Yogyakarta, Aktual.com – Sebagian masyarakat beranggapan bahwa tagar #KamiTidakTakut usai teror bom di Kampung Melayu, Jakarta Timur, Rabu (24/5), adalah bentuk perlawanan terhadap peneror untuk menunjukkan kalau aksi teror tersebut gagal atau tidak berhasil.

“Hal ini yang saya tolak. Faktanya, tetap ada korban jiwa yang jatuh, baik meninggal dunia maupun luka-luka. Faktanya teror itu berhasil,” tegas ahli mitigasi bencana, Elanto Wijoyono, kepada Aktual di Yogyakarta, Jumat (26/5).

Bila masyarakat kemudian terlena dengan pesan #KamiTidakTakut namun berhenti hanya pada gerakan tagar di media sosial, sebenarnya hal tersebut tak menjamin masyarakat lebih siap jika teror terulang.

Elanto memakai analogi pengalaman saat penanganan tanggap darurat bencana erupsi Merapi 2010. Andai saat itu publik gunakan medsos sekedar menyampaikan tagar #PrayForMerapi atau semacamnya, tentu tak akan mengubah situasi, sama sekali tidak menolong.

Namun, masyarakat justru berbagi informasi dan pesan konkret yang berdampak membantu.

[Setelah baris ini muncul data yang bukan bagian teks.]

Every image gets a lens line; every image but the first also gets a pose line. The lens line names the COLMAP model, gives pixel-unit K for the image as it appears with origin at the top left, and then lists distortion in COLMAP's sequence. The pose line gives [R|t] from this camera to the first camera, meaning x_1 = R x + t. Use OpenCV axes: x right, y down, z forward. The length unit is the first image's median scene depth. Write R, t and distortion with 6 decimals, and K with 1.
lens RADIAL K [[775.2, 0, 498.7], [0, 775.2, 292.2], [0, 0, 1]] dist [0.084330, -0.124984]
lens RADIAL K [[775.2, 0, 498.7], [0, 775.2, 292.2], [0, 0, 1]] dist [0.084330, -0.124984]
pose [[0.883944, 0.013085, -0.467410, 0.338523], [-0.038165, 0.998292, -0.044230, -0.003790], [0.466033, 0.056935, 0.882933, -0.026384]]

Medsos dipenuhi info-info penting untuk membantu warga terdampak dan mengantisipasi bencana susulan seperti banjir lahar, penyakit di pengungsian dan yang lain.

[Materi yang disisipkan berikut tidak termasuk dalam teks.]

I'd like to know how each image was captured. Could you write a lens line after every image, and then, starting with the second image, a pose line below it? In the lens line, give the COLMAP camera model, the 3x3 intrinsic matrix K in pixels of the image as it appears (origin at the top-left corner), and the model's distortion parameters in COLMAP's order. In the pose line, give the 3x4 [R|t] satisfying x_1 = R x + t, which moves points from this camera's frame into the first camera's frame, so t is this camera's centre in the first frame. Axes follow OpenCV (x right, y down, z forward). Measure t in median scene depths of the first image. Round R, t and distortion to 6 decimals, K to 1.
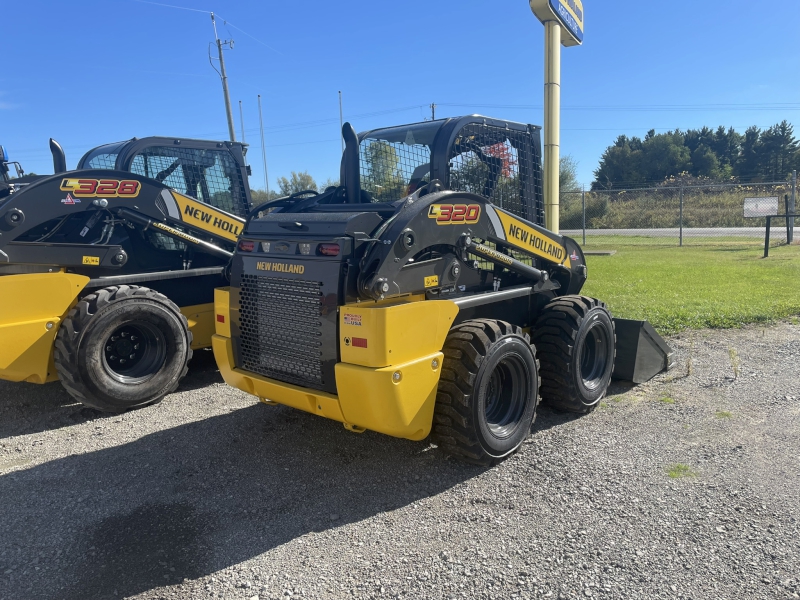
lens RADIAL K [[615.5, 0, 400.0], [0, 615.5, 300.0], [0, 0, 1]] dist [0.089964, -0.104559]
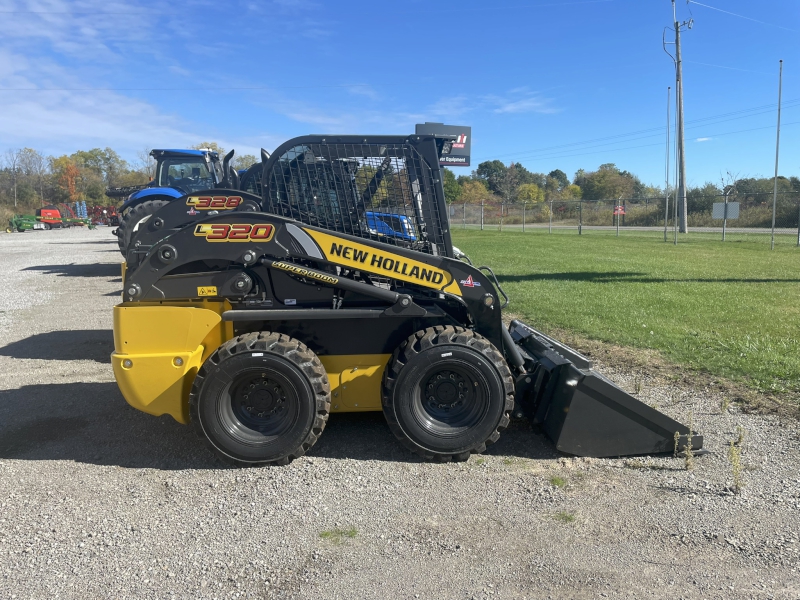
lens RADIAL K [[615.5, 0, 400.0], [0, 615.5, 300.0], [0, 0, 1]] dist [0.089964, -0.104559]
pose [[0.698509, 0.111473, -0.706866, 0.807040], [-0.100344, 0.993291, 0.057485, -0.084059], [0.708531, 0.030776, 0.705008, 0.321951]]
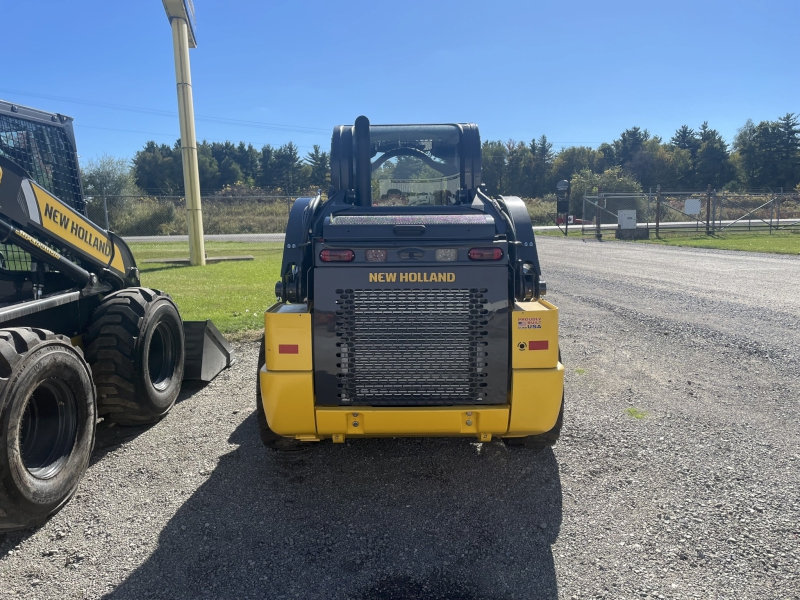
lens RADIAL K [[608.4, 0, 400.0], [0, 608.4, 300.0], [0, 0, 1]] dist [0.082200, -0.094969]
pose [[0.739327, -0.086838, 0.667723, -0.565799], [0.092507, 0.995345, 0.027019, -0.032549], [-0.666962, 0.041793, 0.743919, 0.264177]]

“Jika kita ingin menang terhadap teror, harus ada upaya sistematis yang digarap serius, tak sekedar puas dengan tagar #KamiTidakTakut, itu hanya mewajarkan teror. Takut itu manusiawi, rasa takut jadikan banyak negara kelola SOP keamanan yang konsisten,” paparnya.

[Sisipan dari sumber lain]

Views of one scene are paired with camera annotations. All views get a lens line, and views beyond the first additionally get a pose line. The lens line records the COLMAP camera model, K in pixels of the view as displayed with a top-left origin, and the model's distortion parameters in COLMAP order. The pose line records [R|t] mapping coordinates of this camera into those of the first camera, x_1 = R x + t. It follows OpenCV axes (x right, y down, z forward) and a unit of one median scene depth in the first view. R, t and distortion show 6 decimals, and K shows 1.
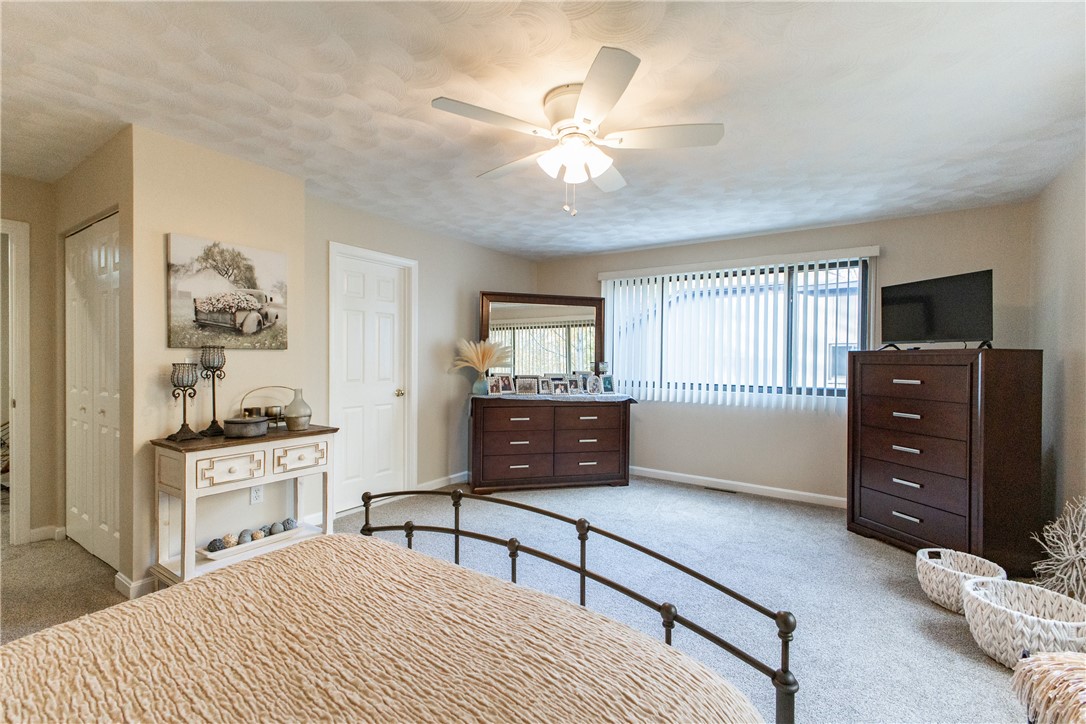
lens RADIAL K [[478.4, 0, 539.0], [0, 478.4, 365.0], [0, 0, 1]] dist [0.008648, -0.003529]
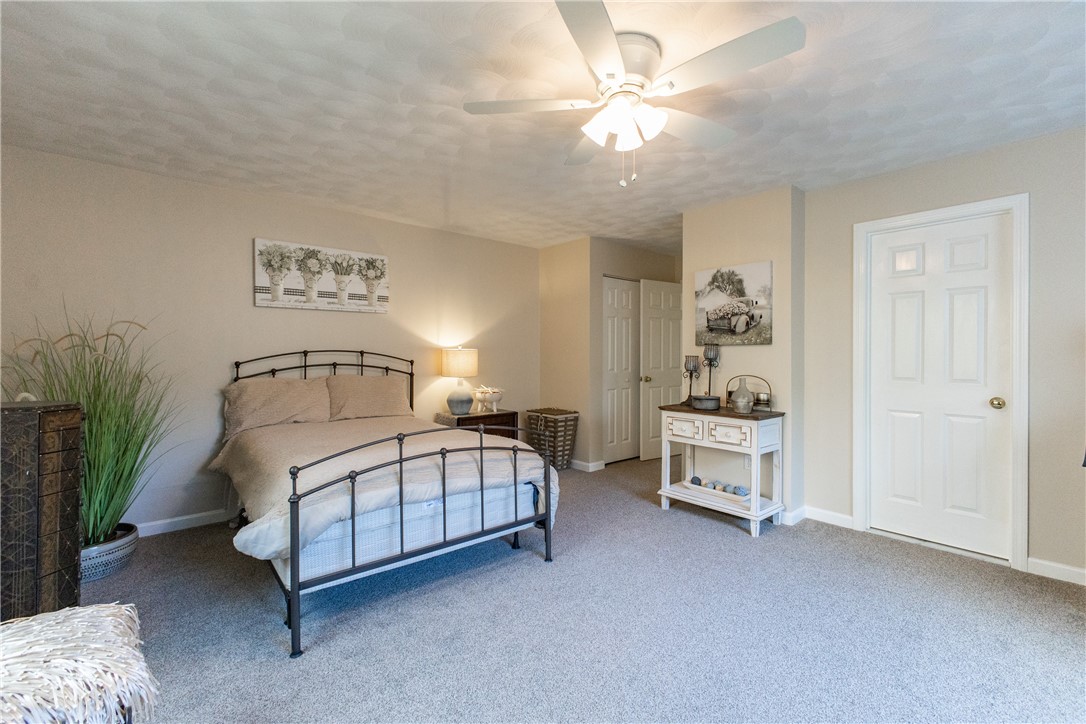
lens RADIAL K [[478.4, 0, 540.2], [0, 478.4, 353.3], [0, 0, 1]] dist [0.008648, -0.003529]
pose [[-0.252415, -0.001207, -0.967618, 0.774153], [-0.009160, 0.999957, 0.001142, -0.008123], [0.967576, 0.009151, -0.252416, 0.826066]]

Ia pun mempersoalkan upaya mitigasi apa saja yang sudah negara siapkan demi melindungi warga, pembelajaran apa yang sudah publik pelajari di situasi genting saat teror terjadi atau terulang.

Baginya, hal itu jauh lebih penting ketimbang merasa tidak takut tapi terlena tidak melakukan perbaikan apapun. Menyederhanakan situasi dengan #KamiTidakTakut justru mengabaikan fakta bahwa korban tetap berjatuhan dan sama sekali tidak adil bagi keluarga korban.

“Teror terjadi, muncul #KamiTidakTakut. Selang berapa waktu terjadi teror lagi, muncul lagi #KamiTidakTakut. Lalu terulang lagi teror, muncul lagi #KamiTidakTakut. Begitu seterusnya, hanya jadi siklus yang lambat laun teror akhirnya dianggap suatu kewajaran,” sindirnya.

Rasa takut mengajarkan masyarakat waspada dan membangun sistem pengamanan diri serta lingkungan. Rasa takut melahirkan ilmu analisis risiko yang turunannya bisa menjadi SOP keamanan, SOP tanggap darurat dan sebagainya.

“Hal inilah yang masih sangat lemah di Indonesia,” kata Elanto.

Belum lagi soal kebiasaan masyarakat yang spontan berkerumun di lokasi kejadian usai peristiwa-peristiwa teror terjadi, seperti teror bom Sarinah beberapa waktu lalu, mengabaikan faktor keamanan dan keselamatan diri sendiri.

Bom Kampung Melayu juga meledak lebih dari satu kali. Risiko ketika massa mudah berkerumun tanpa paham potensi teror atau bencana susulan tentu dipastikan potensi jatuhnya korban malah lebih banyak.

“Saya melihatnya ini sebagai bentuk penerjemahan #KamiTidakTakut yang salah kaprah,” ujarnya.

Masyarakat sama sekali belum paham bagaimana SOP saat teror terjadi. Apakah harus menjauh menyelamatkan diri, membantu menolong korban, atau ikut mengejar terduga pelaku. Publik sama sekali tidak punya ilmu itu, apa yang harus dilakukan.

“Apa yang sudah warga pelajari? Nol, baik untuk mitigasi maupun emergency. Negara wajib beri pemahaman tentang SOP ini, belajar dari apa yang sudah dilakukan banyak negara. Bekali diri dengan pengetahuan dan tindakan yang benar, itu wujud konkret melawan terorisme,” demikian Elanto.